THE TASK:
Copy every line of the records below word for word, omitting the pictures from your answer.

ENTRIES SUPPLIED:

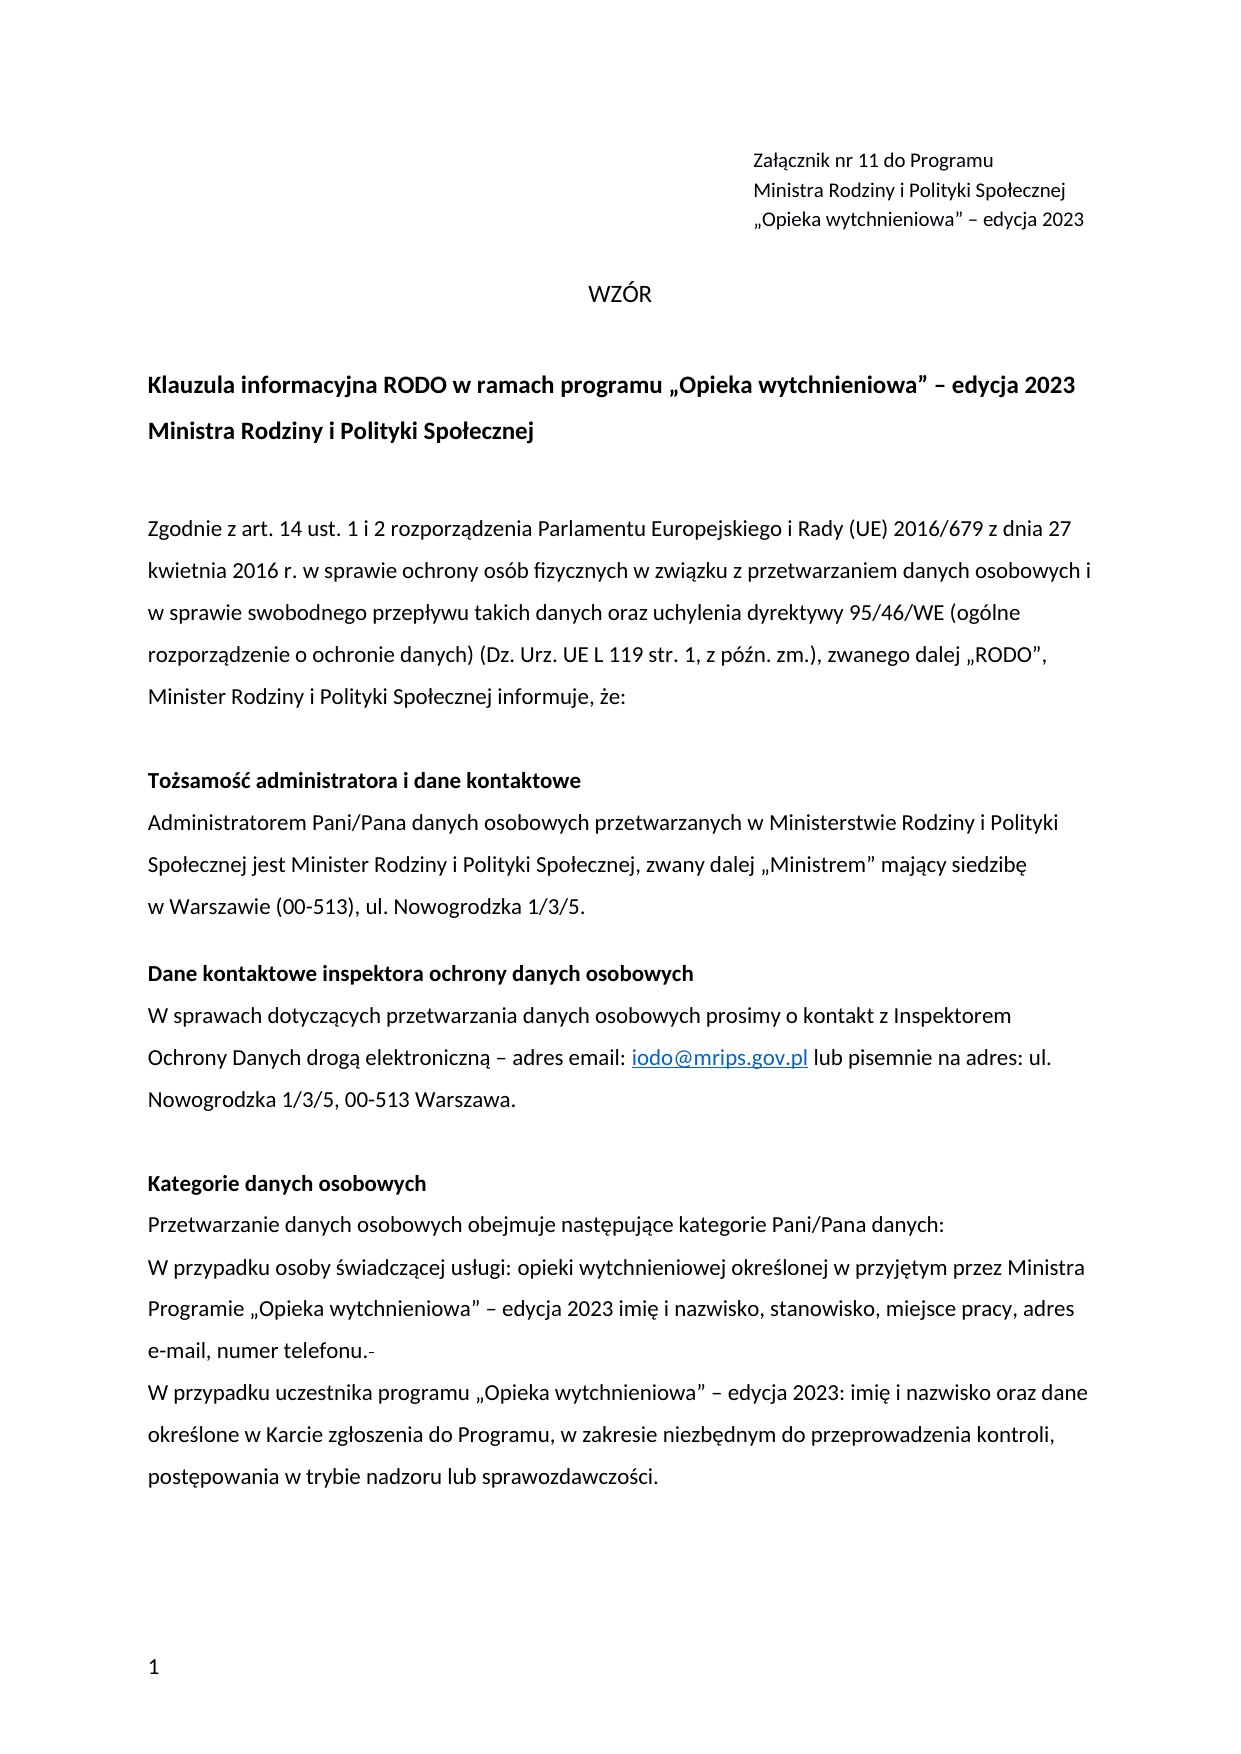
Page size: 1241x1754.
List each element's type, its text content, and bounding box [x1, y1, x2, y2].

text Administratorem Pani/Pana danych osobowych przetwarzanych w Ministerstwie Rodziny i Polityki Społecznej jest Minister Rodziny i Polityki Społecznej, zwany dalej „Ministrem” mający siedzibę w Warszawie (00-513), ul. Nowogrodzka 1/3/5. [148, 808, 1093, 920]
text Dane kontaktowe inspektora ochrony danych osobowych [148, 959, 1093, 987]
text W przypadku osoby świadczącej usługi: opieki wytchnieniowej określonej w przyjętym przez Ministra Programie „Opieka wytchnieniowa” – edycja 2023 imię i nazwisko, stanowisko, miejsce pracy, adres e-mail, numer telefonu. [148, 1253, 1093, 1364]
text Przetwarzanie danych osobowych obejmuje następujące kategorie Pani/Pana danych: [148, 1211, 1093, 1239]
text „Opieka wytchnieniowa” – edycja 2023 [753, 206, 1093, 231]
text Ministra Rodziny i Polityki Społecznej [753, 177, 1093, 202]
text Załącznik nr 11 do Programu [753, 148, 1093, 173]
text W przypadku uczestnika programu „Opieka wytchnieniowa” – edycja 2023: imię i nazwisko oraz dane określone w Karcie zgłoszenia do Programu, w zakresie niezbędnym do przeprowadzenia kontroli, postępowania w trybie nadzoru lub sprawozdawczości. [148, 1378, 1093, 1491]
text WZÓR [148, 278, 1093, 309]
subtitle Tożsamość administratora i dane kontaktowe [148, 766, 1093, 794]
text Zgodnie z art. 14 ust. 1 i 2 rozporządzenia Parlamentu Europejskiego i Rady (UE) 2016/679 z dnia 27 kwietnia 2016 r. w sprawie ochrony osób fizycznych w związku z przetwarzaniem danych osobowych i w sprawie swobodnego przepływu takich danych oraz uchylenia dyrektywy 95/46/WE (ogólne rozporządzenie o ochronie danych) (Dz. Urz. UE L 119 str. 1, z późn. zm.), zwanego dalej „RODO”, Minister Rodziny i Polityki Społecznej informuje, że: [148, 514, 1093, 710]
text W sprawach dotyczących przetwarzania danych osobowych prosimy o kontakt z Inspektorem Ochrony Danych drogą elektroniczną – adres email: iodo@mrips.gov.pl lub pisemnie na adres: ul. Nowogrodzka 1/3/5, 00-513 Warszawa. [148, 1001, 1093, 1113]
text Kategorie danych osobowych [148, 1169, 1093, 1197]
text Klauzula informacyjna RODO w ramach programu „Opieka wytchnieniowa” – edycja 2023 Ministra Rodziny i Polityki Społecznej [148, 370, 1093, 446]
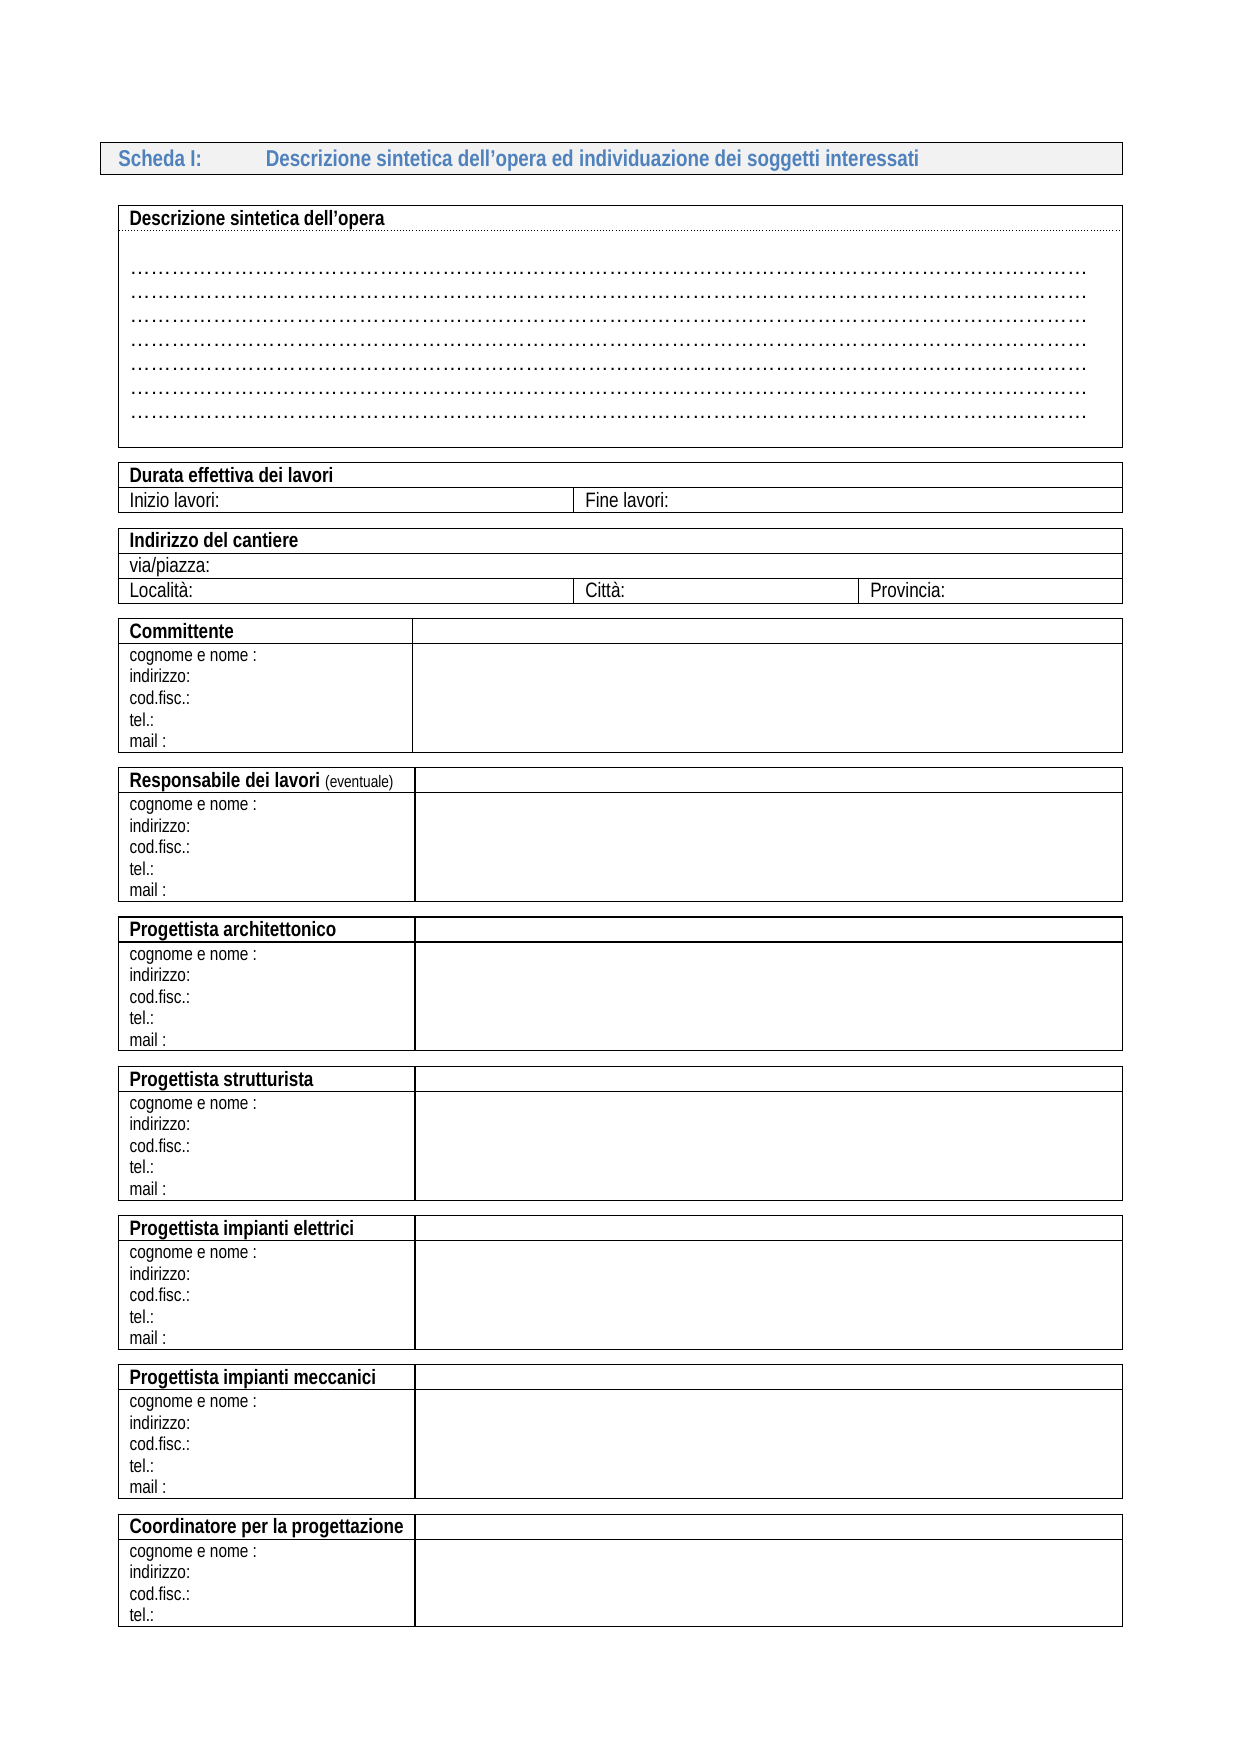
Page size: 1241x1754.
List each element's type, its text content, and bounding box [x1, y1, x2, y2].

table_cell [416, 1092, 1122, 1135]
table_cell Committente [119, 619, 412, 643]
table_cell [413, 644, 1122, 687]
table_cell cognome e nome : indirizzo: [119, 1390, 414, 1433]
table_header [416, 1365, 1122, 1389]
table_cell Località: [119, 579, 573, 602]
table_cell [416, 1390, 1122, 1433]
table_cell [416, 1540, 1122, 1583]
table_cell cod.fisc.: tel.: mail : [119, 1284, 414, 1349]
table_cell Provincia: [859, 579, 1122, 602]
table_cell cognome e nome : indirizzo: [119, 1092, 414, 1135]
table_header Progettista strutturista [119, 1067, 414, 1091]
table_header [416, 918, 1122, 941]
table_header Descrizione sintetica dell’opera [119, 206, 1122, 230]
table_cell [118, 604, 412, 618]
table_cell [413, 619, 1122, 643]
table_cell Durata effettiva dei lavori [119, 463, 1122, 487]
table_cell Fine lavori: [574, 488, 1122, 512]
table_cell [416, 943, 1122, 986]
table_cell [118, 448, 1122, 462]
table_cell [416, 1284, 1122, 1349]
table_header Progettista impianti meccanici [119, 1365, 414, 1389]
subtitle Scheda I: Descrizione sintetica dell’opera ed individuazione dei soggetti interessati [101, 143, 1122, 174]
table_cell ………………………………………………………………………………………………………………………… ………………………………………………………………………………………………………………………… ………………………………………………………………………………………………………………………… ………………………………………………………………………………………………………………………… ………………………………………………………………………………………………………………………… ………………………………………………………………………………………………………………………… ………………………………………………………………………………………………………………………… [119, 230, 1122, 447]
table_cell cod.fisc.: tel.: mail : [119, 1433, 414, 1498]
table_cell [413, 687, 1122, 752]
table_header Coordinatore per la progettazione [119, 1515, 414, 1538]
table_cell [118, 513, 1122, 527]
table_cell via/piazza: [119, 554, 1122, 577]
table_cell [416, 793, 1122, 836]
table_cell [416, 1241, 1122, 1284]
table_cell cognome e nome : indirizzo: [119, 943, 414, 986]
table_header Progettista impianti elettrici [119, 1216, 414, 1240]
table_cell cod.fisc.: tel.: mail : [119, 1135, 414, 1199]
table_cell [416, 1433, 1122, 1498]
table_cell cod.fisc.: tel.: [119, 1583, 414, 1626]
table_header Progettista architettonico [119, 918, 414, 941]
table_header [416, 768, 1122, 792]
table_cell [416, 836, 1122, 901]
table_cell cognome e nome : indirizzo: [119, 644, 412, 687]
table_cell [412, 604, 1122, 618]
table_cell Inizio lavori: [119, 488, 573, 512]
table_cell [416, 986, 1122, 1050]
table_header [416, 1067, 1122, 1091]
table_cell cod.fisc.: tel.: mail : [119, 836, 414, 901]
table_cell [416, 1135, 1122, 1199]
table_header [416, 1216, 1122, 1240]
table_cell cognome e nome : indirizzo: [119, 1540, 414, 1583]
table_cell Città: [574, 579, 858, 602]
table_cell cod.fisc.: tel.: mail : [119, 687, 412, 752]
table_cell cod.fisc.: tel.: mail : [119, 986, 414, 1050]
table_header [416, 1515, 1122, 1538]
table_cell [416, 1583, 1122, 1626]
table_cell cognome e nome : indirizzo: [119, 1241, 414, 1284]
table_header Responsabile dei lavori (eventuale) [119, 768, 414, 792]
table_cell Indirizzo del cantiere [119, 529, 1122, 552]
table_cell cognome e nome : indirizzo: [119, 793, 414, 836]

ANSWER BELOW:
Page size: 1241x1754.
List each element's type, its text content, and bounding box [x1, y1, x2, y2].

text Administratorem Pani/Pana danych osobowych przetwarzanych w Ministerstwie Rodziny i Polityki Społecznej jest Minister Rodziny i Polityki Społecznej, zwany dalej „Ministrem” mający siedzibę w Warszawie (00-513), ul. Nowogrodzka 1/3/5. [148, 808, 1093, 920]
text Dane kontaktowe inspektora ochrony danych osobowych [148, 959, 1093, 987]
text W przypadku osoby świadczącej usługi: opieki wytchnieniowej określonej w przyjętym przez Ministra Programie „Opieka wytchnieniowa” – edycja 2023 imię i nazwisko, stanowisko, miejsce pracy, adres e-mail, numer telefonu. [148, 1253, 1093, 1364]
text Przetwarzanie danych osobowych obejmuje następujące kategorie Pani/Pana danych: [148, 1211, 1093, 1239]
text „Opieka wytchnieniowa” – edycja 2023 [753, 206, 1093, 231]
text Ministra Rodziny i Polityki Społecznej [753, 177, 1093, 202]
text Załącznik nr 11 do Programu [753, 148, 1093, 173]
text W przypadku uczestnika programu „Opieka wytchnieniowa” – edycja 2023: imię i nazwisko oraz dane określone w Karcie zgłoszenia do Programu, w zakresie niezbędnym do przeprowadzenia kontroli, postępowania w trybie nadzoru lub sprawozdawczości. [148, 1378, 1093, 1491]
text WZÓR [148, 278, 1093, 309]
subtitle Tożsamość administratora i dane kontaktowe [148, 766, 1093, 794]
text Zgodnie z art. 14 ust. 1 i 2 rozporządzenia Parlamentu Europejskiego i Rady (UE) 2016/679 z dnia 27 kwietnia 2016 r. w sprawie ochrony osób fizycznych w związku z przetwarzaniem danych osobowych i w sprawie swobodnego przepływu takich danych oraz uchylenia dyrektywy 95/46/WE (ogólne rozporządzenie o ochronie danych) (Dz. Urz. UE L 119 str. 1, z późn. zm.), zwanego dalej „RODO”, Minister Rodziny i Polityki Społecznej informuje, że: [148, 514, 1093, 710]
text W sprawach dotyczących przetwarzania danych osobowych prosimy o kontakt z Inspektorem Ochrony Danych drogą elektroniczną – adres email: iodo@mrips.gov.pl lub pisemnie na adres: ul. Nowogrodzka 1/3/5, 00-513 Warszawa. [148, 1001, 1093, 1113]
text Kategorie danych osobowych [148, 1169, 1093, 1197]
text Klauzula informacyjna RODO w ramach programu „Opieka wytchnieniowa” – edycja 2023 Ministra Rodziny i Polityki Społecznej [148, 370, 1093, 446]
Page size: 1241x1754.
List each element's type, its text content, and bounding box [x1, y1, x2, y2].

table_cell [416, 1092, 1122, 1135]
table_cell Committente [119, 619, 412, 643]
table_cell [413, 644, 1122, 687]
table_cell cognome e nome : indirizzo: [119, 1390, 414, 1433]
table_header [416, 1365, 1122, 1389]
table_cell Località: [119, 579, 573, 602]
table_cell [416, 1390, 1122, 1433]
table_cell [416, 1540, 1122, 1583]
table_cell cod.fisc.: tel.: mail : [119, 1284, 414, 1349]
table_cell Provincia: [859, 579, 1122, 602]
table_cell cognome e nome : indirizzo: [119, 1092, 414, 1135]
table_header Progettista strutturista [119, 1067, 414, 1091]
table_header [416, 918, 1122, 941]
table_header Descrizione sintetica dell’opera [119, 206, 1122, 230]
table_cell [118, 604, 412, 618]
table_cell [413, 619, 1122, 643]
table_cell Durata effettiva dei lavori [119, 463, 1122, 487]
table_cell Fine lavori: [574, 488, 1122, 512]
table_cell [416, 943, 1122, 986]
table_cell [118, 448, 1122, 462]
table_cell [416, 1284, 1122, 1349]
table_header Progettista impianti meccanici [119, 1365, 414, 1389]
subtitle Scheda I: Descrizione sintetica dell’opera ed individuazione dei soggetti interessati [101, 143, 1122, 174]
table_cell ………………………………………………………………………………………………………………………… ………………………………………………………………………………………………………………………… ………………………………………………………………………………………………………………………… ………………………………………………………………………………………………………………………… ………………………………………………………………………………………………………………………… ………………………………………………………………………………………………………………………… ………………………………………………………………………………………………………………………… [119, 230, 1122, 447]
table_cell cod.fisc.: tel.: mail : [119, 1433, 414, 1498]
table_cell [413, 687, 1122, 752]
table_header Coordinatore per la progettazione [119, 1515, 414, 1538]
table_cell [118, 513, 1122, 527]
table_cell via/piazza: [119, 554, 1122, 577]
table_cell [416, 793, 1122, 836]
table_cell [416, 1241, 1122, 1284]
table_cell cognome e nome : indirizzo: [119, 943, 414, 986]
table_header Progettista impianti elettrici [119, 1216, 414, 1240]
table_cell cod.fisc.: tel.: mail : [119, 1135, 414, 1199]
table_cell [416, 1433, 1122, 1498]
table_cell cod.fisc.: tel.: [119, 1583, 414, 1626]
table_header Progettista architettonico [119, 918, 414, 941]
table_header [416, 768, 1122, 792]
table_cell [416, 836, 1122, 901]
table_cell cognome e nome : indirizzo: [119, 644, 412, 687]
table_cell [412, 604, 1122, 618]
table_cell Inizio lavori: [119, 488, 573, 512]
table_cell [416, 986, 1122, 1050]
table_header [416, 1067, 1122, 1091]
table_cell cod.fisc.: tel.: mail : [119, 836, 414, 901]
table_cell [416, 1135, 1122, 1199]
table_header [416, 1216, 1122, 1240]
table_cell cognome e nome : indirizzo: [119, 1540, 414, 1583]
table_cell Città: [574, 579, 858, 602]
table_cell cod.fisc.: tel.: mail : [119, 687, 412, 752]
table_cell cod.fisc.: tel.: mail : [119, 986, 414, 1050]
table_header [416, 1515, 1122, 1538]
table_cell [416, 1583, 1122, 1626]
table_cell cognome e nome : indirizzo: [119, 1241, 414, 1284]
table_header Responsabile dei lavori (eventuale) [119, 768, 414, 792]
table_cell Indirizzo del cantiere [119, 529, 1122, 552]
table_cell cognome e nome : indirizzo: [119, 793, 414, 836]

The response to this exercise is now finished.